Wht? Fmmf um, wahl, unh
… But sometimes they’d come right out and say,
“Fuck you, asshole!”

Occasionally, you would stumble upon a deeply lonely person over the telephone who would quickly agree to be interviewed, and then wouldn’t let
you
off the phone at the end of your survey. They’d actually invent reasons to keep you on the line, asking you to repeat the last question, or asking what other surveys they might participate in. They pulled you into the jaws of their lonesome misery, and you could easily picture their home: a studio apartment with a hotplate, or else the big, chilly house of a widow in a kelly green cardigan.

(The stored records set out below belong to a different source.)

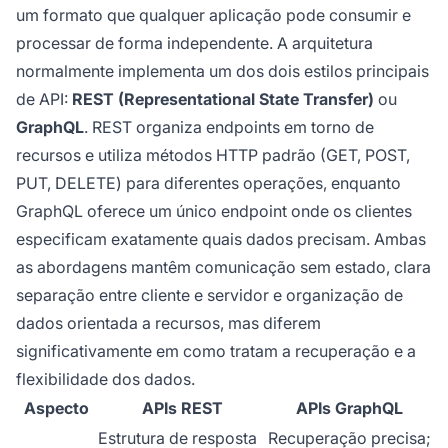
um formato que qualquer aplicação pode consumir e
processar de forma independente. A arquitetura
normalmente implementa um dos dois estilos principais
de API:
REST (Representational State Transfer)
ou
GraphQL
. REST organiza endpoints em torno de
recursos e utiliza métodos HTTP padrão (GET, POST,
PUT, DELETE) para diferentes operações, enquanto
GraphQL oferece um único endpoint onde os clientes
especificam exatamente quais dados precisam. Ambas
as abordagens mantêm comunicação sem estado, clara
separação entre cliente e servidor e organização de
dados orientada a recursos, mas diferem
significativamente em como tratam a recuperação e a
flexibilidade dos dados.
Aspecto
APIs REST
APIs GraphQL
Estrutura de resposta
Recuperação precisa;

When the evening ended, very late (at 11:30
P.M.
you could still call homes in the Pacific Time Zone), you and the other telemarketers would close up shop, shutting off the banks of fluorescent lights and heading down together in the elevator of this seedy but clean building in the West Thirties, a nowhere neighborhood dominated by Madison Square Garden and a long, slow crawl of taxicabs outside Penn Station. You’d hop onto the subway, or catch one of those cabs if you were feeling flush, and go back to your own home where, at any given hour, you yourself might get a phone call from a total stranger, asking if you had a few minutes to spare.

Now Shawn was away from the phone, away from his own shared apartment. His two roommates, Dirk and Arthur, one an
actor/waiter and one a weight trainer/musician, seemed peeved that Shawn had escaped the city for a good chunk of August, despite the fact that he was all paid up on the rent. No one in New York could stand it when anyone else got a summer reprieve. It wasn’t exactly as though this beach house was much of an escape, anyway. The place was terrible, and everyone in it was depressed about their friend Sara’s death.